What you need to do -> Return every line in the records below that contains the word "chart", copying each line in full.

Stored data ->
______
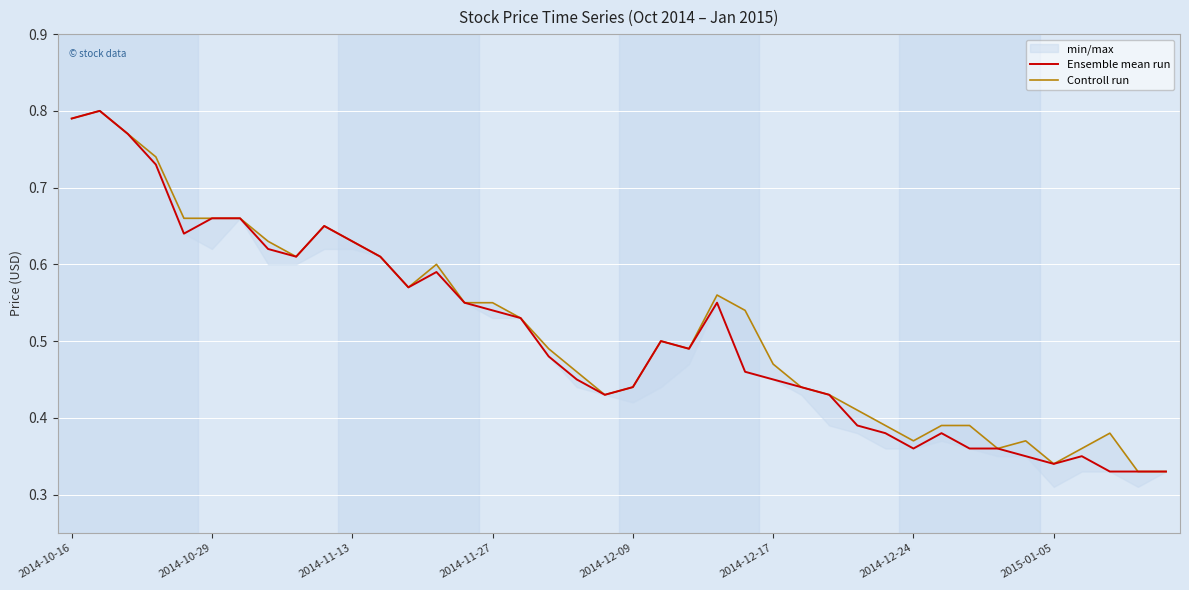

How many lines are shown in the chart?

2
______
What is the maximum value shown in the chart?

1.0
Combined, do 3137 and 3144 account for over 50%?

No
______
Your response ->
How many lines are shown in the chart?
What is the maximum value shown in the chart?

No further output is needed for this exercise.